● AIM OF THE TASK
Although the records contain pictures, print none of them; print exactly the lines from the one with "red book [66,468,130,484]" through the last line.

Items from a dataset

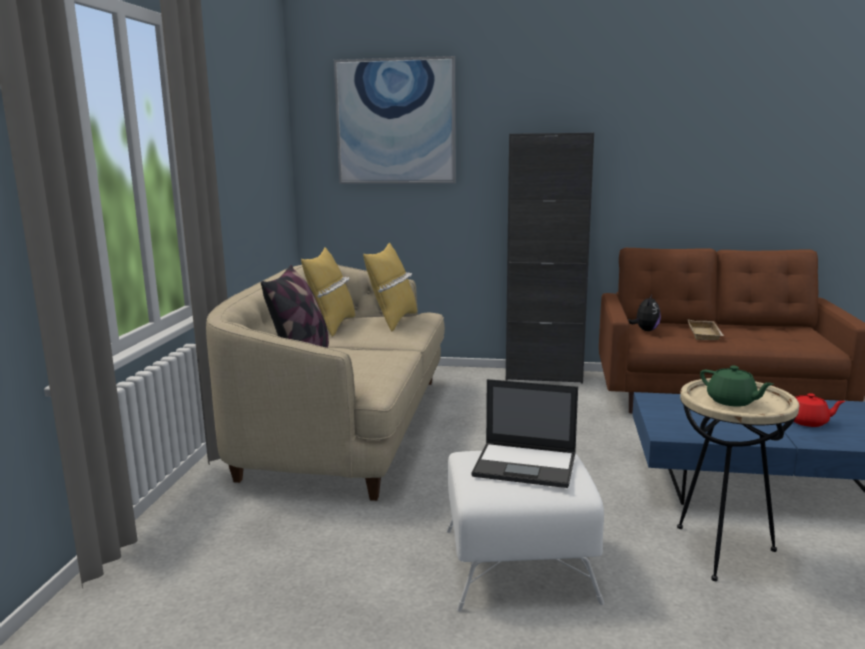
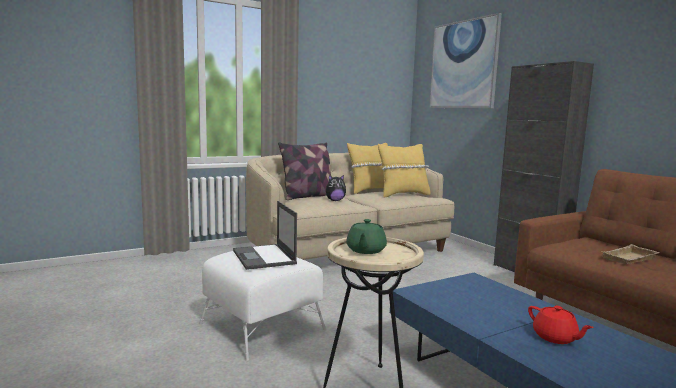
camera: 50 degrees right, 5 degrees down
plush toy [628,295,661,331] -> plush toy moved to [326,175,346,201]

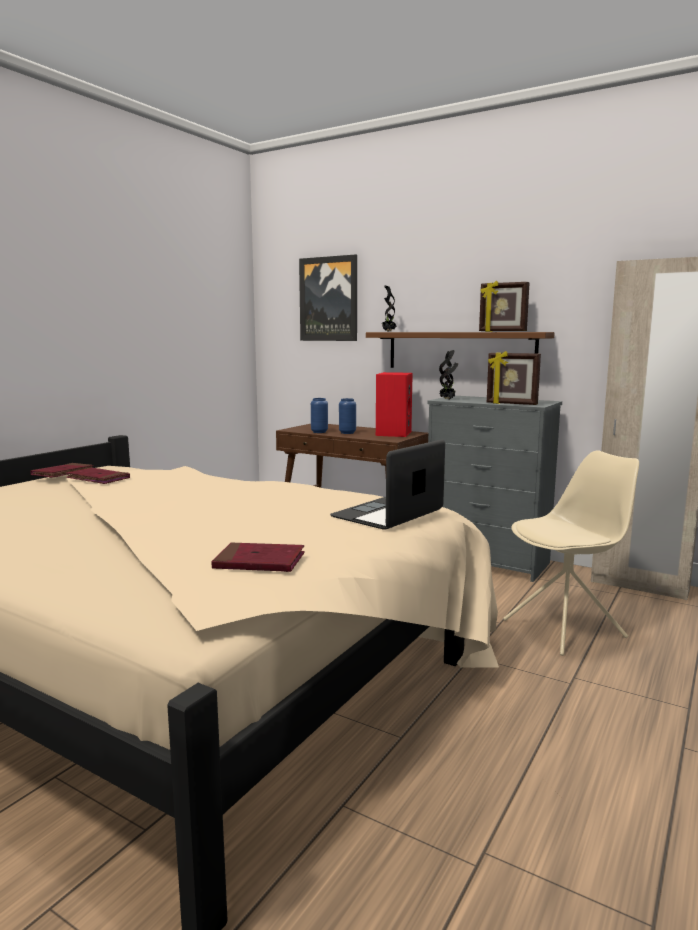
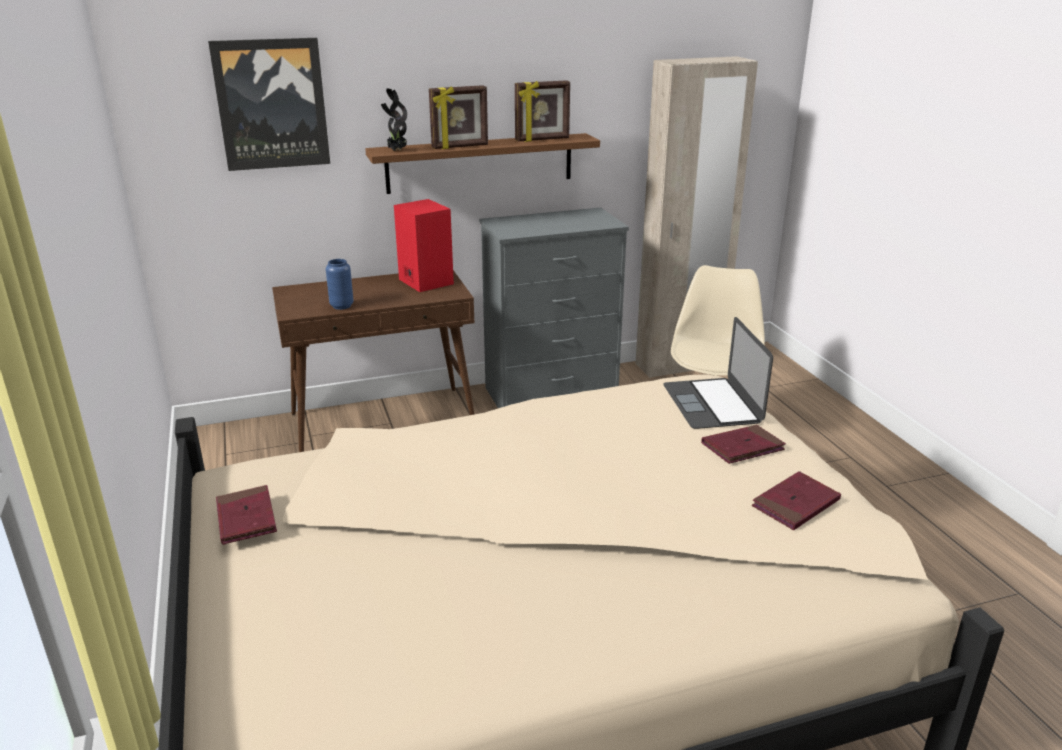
camera: 50 degrees left, 15 degrees up
red book [66,468,130,484] -> red book moved to [701,425,786,464]
blue vase [339,398,356,434] -> none
potted plant [439,350,459,399] -> none
picture frame [487,351,541,405] -> picture frame moved to [429,85,488,149]

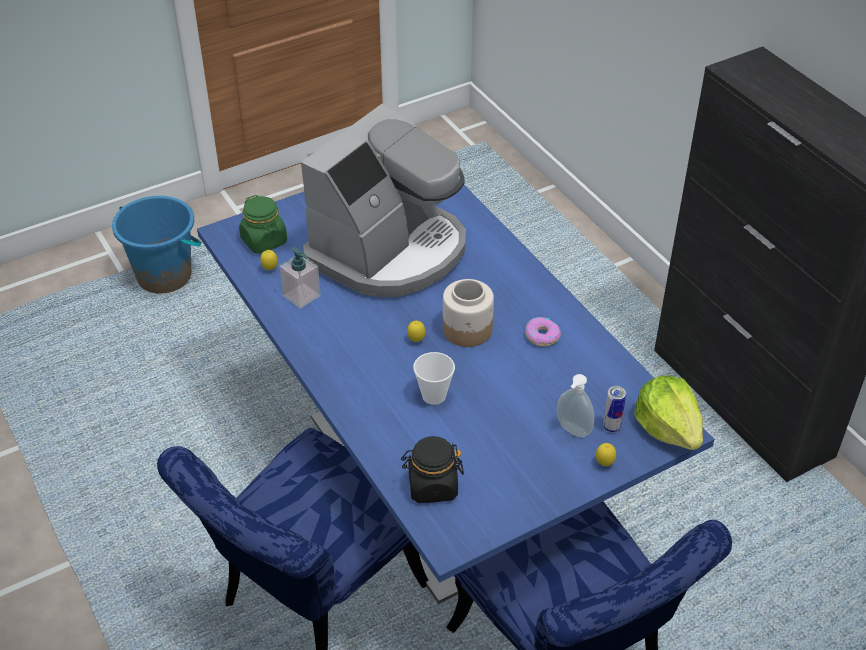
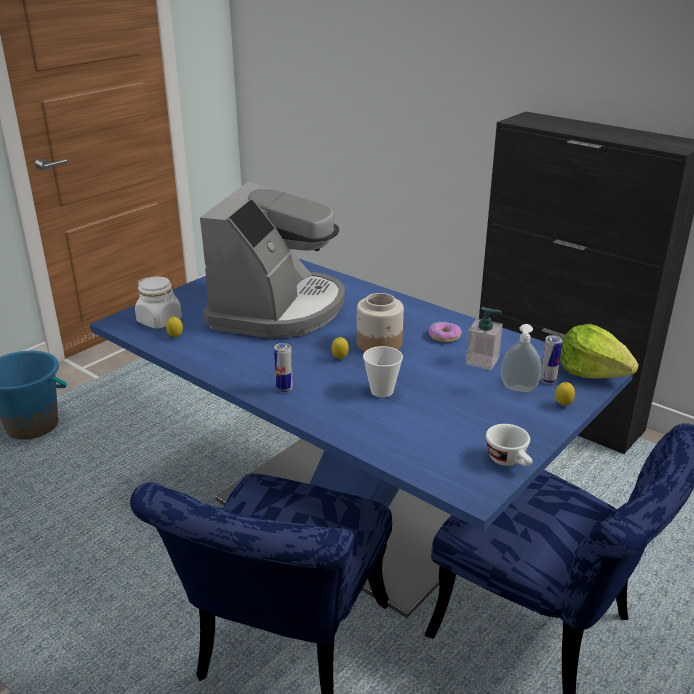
camera: 20 degrees left, 15 degrees down
green jar [239,195,287,254] -> white jar [135,277,182,329]
soap dispenser [279,247,321,309] -> soap dispenser moved to [466,307,503,370]
black jar [401,436,464,503] -> none
none -> can [274,343,293,393]
none -> white cup [486,424,532,466]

● SOLUTION
red book [66,468,130,484] -> red book moved to [701,425,786,464]
blue vase [339,398,356,434] -> none
potted plant [439,350,459,399] -> none
picture frame [487,351,541,405] -> picture frame moved to [429,85,488,149]

camera: 20 degrees left, 15 degrees down
green jar [239,195,287,254] -> white jar [135,277,182,329]
soap dispenser [279,247,321,309] -> soap dispenser moved to [466,307,503,370]
black jar [401,436,464,503] -> none
none -> can [274,343,293,393]
none -> white cup [486,424,532,466]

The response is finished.